Assigned task A:
Please explain, in one to three sentences, why the collection introduction says some of the stories are appearing in print for the first time.
Assigned task B:
Carry on the collection introduction from its last sentence, in the same voice.
----- Selected excerpt
With the Bram Stoker Awards pending, and “Raw” on the preliminary ballot for a long-fiction nomination, I decided it was time to put out a collection of stories for people who might be interested in checking out the titular horror/crime opus, in addition to a pile of other material I’ve accumulated. Some of it has seen print in recent anthologies, some of it is making its first appearance here (often after being scheduled for publication, only to have an unexpected book cancellation pull the rug out from under it, leaving the rights tied up for a year). Many of the never-before-seens are among my A-list short stories, but for various reasons never found the right niche market, or got dicked around so long, I grew impatient to show them to readers. Thus their inclusion.
“Wrangler,” leading off the bunch, is one of those. Probably the most commercial short I’ve tried to flog in recent years, I only ever sent it to one major publication. They sat on it for a whopping 341 days before saying “no” and, in the process, made me miss out on a lot of other potential venues. Sad considering that, as far as my writing goes, this one is charmingly whimsical. Y’know, in a gallows-humour sort of way.
----------
----- Given records
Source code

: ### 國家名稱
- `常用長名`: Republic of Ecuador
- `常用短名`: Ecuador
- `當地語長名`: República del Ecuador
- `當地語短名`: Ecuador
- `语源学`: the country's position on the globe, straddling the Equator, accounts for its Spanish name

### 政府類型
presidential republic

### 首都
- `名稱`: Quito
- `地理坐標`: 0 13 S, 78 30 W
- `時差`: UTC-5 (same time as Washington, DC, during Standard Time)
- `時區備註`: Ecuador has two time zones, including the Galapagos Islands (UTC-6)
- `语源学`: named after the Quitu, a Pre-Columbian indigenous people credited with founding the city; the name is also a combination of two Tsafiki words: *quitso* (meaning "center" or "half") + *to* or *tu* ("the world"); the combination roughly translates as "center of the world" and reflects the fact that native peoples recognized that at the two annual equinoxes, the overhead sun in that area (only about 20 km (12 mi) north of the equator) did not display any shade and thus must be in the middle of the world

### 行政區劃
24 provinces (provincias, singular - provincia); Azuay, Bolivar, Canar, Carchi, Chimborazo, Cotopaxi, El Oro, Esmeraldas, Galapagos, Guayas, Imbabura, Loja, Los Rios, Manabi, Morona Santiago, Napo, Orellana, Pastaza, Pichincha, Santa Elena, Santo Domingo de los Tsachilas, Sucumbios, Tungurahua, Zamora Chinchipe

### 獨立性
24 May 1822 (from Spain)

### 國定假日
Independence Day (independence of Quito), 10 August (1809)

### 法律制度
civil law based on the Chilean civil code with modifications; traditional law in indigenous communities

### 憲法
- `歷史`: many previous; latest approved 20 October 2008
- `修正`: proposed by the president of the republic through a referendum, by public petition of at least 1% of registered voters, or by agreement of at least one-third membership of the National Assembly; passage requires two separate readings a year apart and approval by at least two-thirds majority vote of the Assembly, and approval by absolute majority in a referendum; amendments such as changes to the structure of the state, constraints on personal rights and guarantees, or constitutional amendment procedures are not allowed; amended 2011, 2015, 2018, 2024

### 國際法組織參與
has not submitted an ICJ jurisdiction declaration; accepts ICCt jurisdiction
----------
Response A:
Some of these stories had been scheduled for publication, but an unexpected book cancellation left their rights tied up for a year. Others are strong stories that never found the right niche market, or were held so long that the writer grew impatient to show them to readers.

Response B:
I’ve had an uneven year, where some publishers have come through as solid and reliable, with quality products and occasionally even fair pay rates (so rare in proseland). Others—particularly some of the more major players—have made me wonder where all the professionals have gone. I expect I’ll want to bitch about this further in an upcoming blog post, so stay tuned for some bridge-burning anecdotes about the writing/publishing business. For now, though, this should be a day of celebration. A twenty-story collection is nothing to toss off without some fanfare.
I think the most surprising thing about this single-author collection—to me at least—is how much more is yet to be collected. I could have kept going, but decided to hold off on a bunch of stories for a variety of reasons. Some are still under contract and awaiting publication. The Sherlock Holmes material will one day be assembled in its own book. And then there are others that fall into the realm of science fiction and the supernatural, which wasn’t a good thematic fit with the rest of what’s in Raw and Other Stories.
All the stories in Raw are grounded in some semblance of reality, even at their most horrific. A few spin off into the realm of outlandish satire, but are at least based on real events—semi-autobiographical in cases. It’s dark stuff, to be sure, but always delivered with a wink. Picture a nihilist who makes a living as a stand-up comic. That’s pretty much my writing career.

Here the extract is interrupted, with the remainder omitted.